Collected data entries:
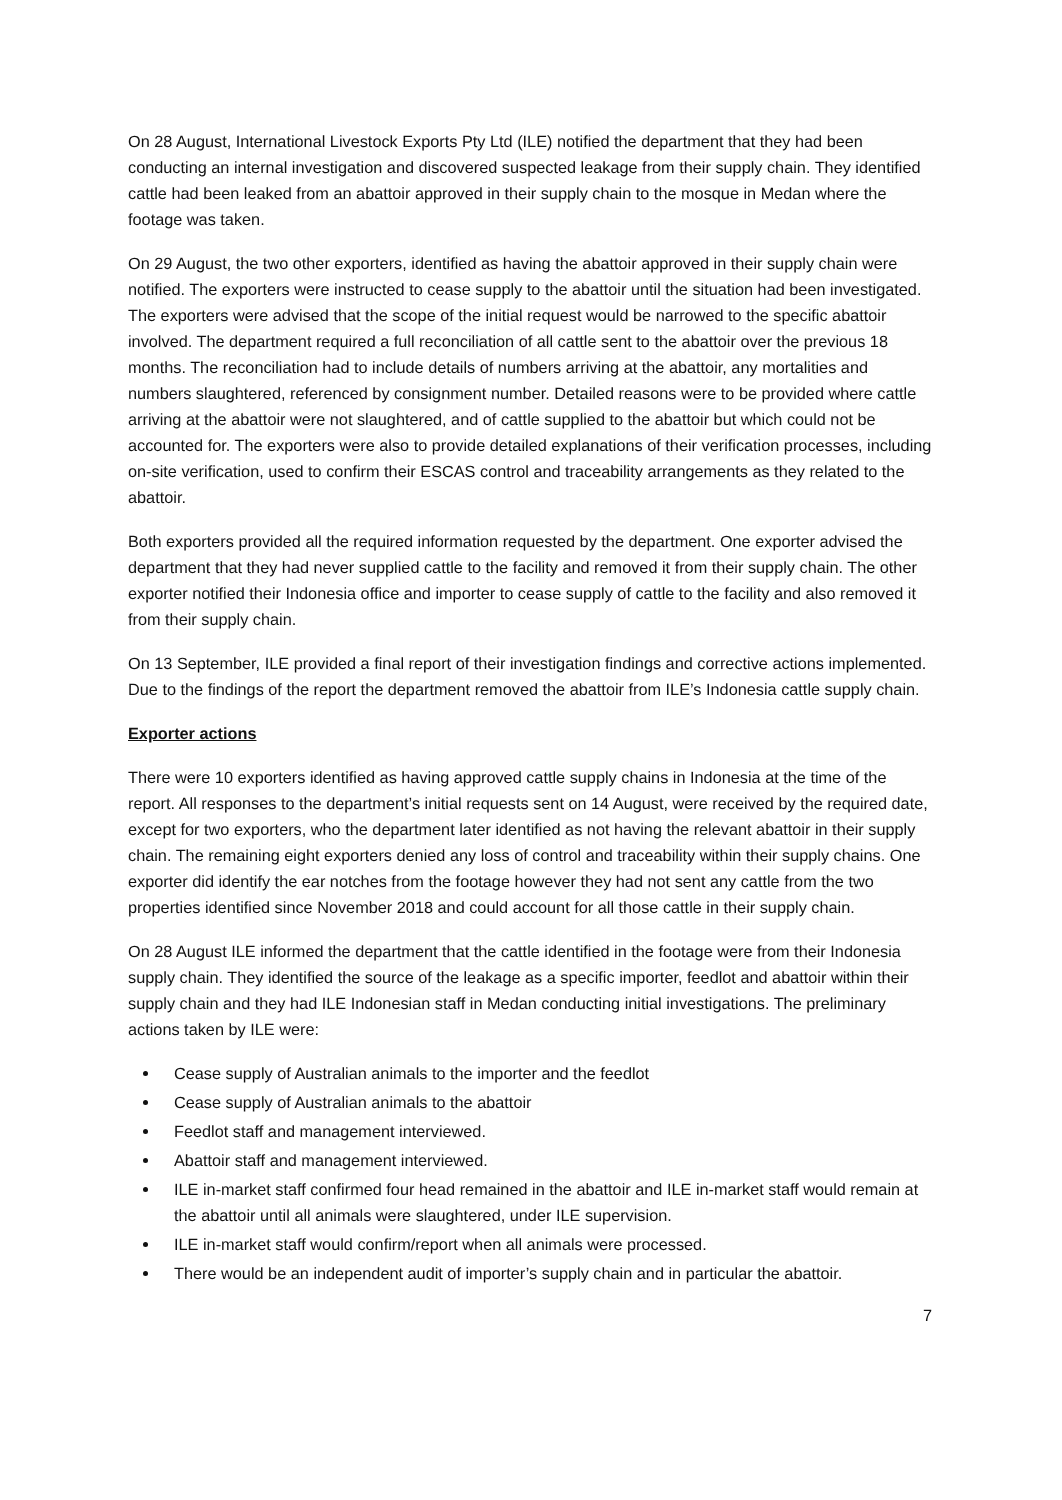On 28 August, International Livestock Exports Pty Ltd (ILE) notified the department that they had been conducting an internal investigation and discovered suspected leakage from their supply chain. They identified cattle had been leaked from an abattoir approved in their supply chain to the mosque in Medan where the footage was taken.
On 29 August, the two other exporters, identified as having the abattoir approved in their supply chain were notified. The exporters were instructed to cease supply to the abattoir until the situation had been investigated. The exporters were advised that the scope of the initial request would be narrowed to the specific abattoir involved. The department required a full reconciliation of all cattle sent to the abattoir over the previous 18 months. The reconciliation had to include details of numbers arriving at the abattoir, any mortalities and numbers slaughtered, referenced by consignment number. Detailed reasons were to be provided where cattle arriving at the abattoir were not slaughtered, and of cattle supplied to the abattoir but which could not be accounted for. The exporters were also to provide detailed explanations of their verification processes, including on-site verification, used to confirm their ESCAS control and traceability arrangements as they related to the abattoir.
Both exporters provided all the required information requested by the department. One exporter advised the department that they had never supplied cattle to the facility and removed it from their supply chain. The other exporter notified their Indonesia office and importer to cease supply of cattle to the facility and also removed it from their supply chain.
On 13 September, ILE provided a final report of their investigation findings and corrective actions implemented. Due to the findings of the report the department removed the abattoir from ILE’s Indonesia cattle supply chain.
Exporter actions
There were 10 exporters identified as having approved cattle supply chains in Indonesia at the time of the report. All responses to the department’s initial requests sent on 14 August, were received by the required date, except for two exporters, who the department later identified as not having the relevant abattoir in their supply chain. The remaining eight exporters denied any loss of control and traceability within their supply chains. One exporter did identify the ear notches from the footage however they had not sent any cattle from the two properties identified since November 2018 and could account for all those cattle in their supply chain.
On 28 August ILE informed the department that the cattle identified in the footage were from their Indonesia supply chain. They identified the source of the leakage as a specific importer, feedlot and abattoir within their supply chain and they had ILE Indonesian staff in Medan conducting initial investigations. The preliminary actions taken by ILE were:
Cease supply of Australian animals to the importer and the feedlot
Cease supply of Australian animals to the abattoir
Feedlot staff and management interviewed.
Abattoir staff and management interviewed.
ILE in-market staff confirmed four head remained in the abattoir and ILE in-market staff would remain at the abattoir until all animals were slaughtered, under ILE supervision.
ILE in-market staff would confirm/report when all animals were processed.
There would be an independent audit of importer’s supply chain and in particular the abattoir.
7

Exercise:
Copy out each line of the data that includes the string "importer".

Problem solution:
Both exporters provided all the required information requested by the department. One exporter advised the department that they had never supplied cattle to the facility and removed it from their supply chain. The other exporter notified their Indonesia office and importer to cease supply of cattle to the facility and also removed it from their supply chain.
On 28 August ILE informed the department that the cattle identified in the footage were from their Indonesia supply chain. They identified the source of the leakage as a specific importer, feedlot and abattoir within their supply chain and they had ILE Indonesian staff in Medan conducting initial investigations. The preliminary actions taken by ILE were:
Cease supply of Australian animals to the importer and the feedlot
There would be an independent audit of importer’s supply chain and in particular the abattoir.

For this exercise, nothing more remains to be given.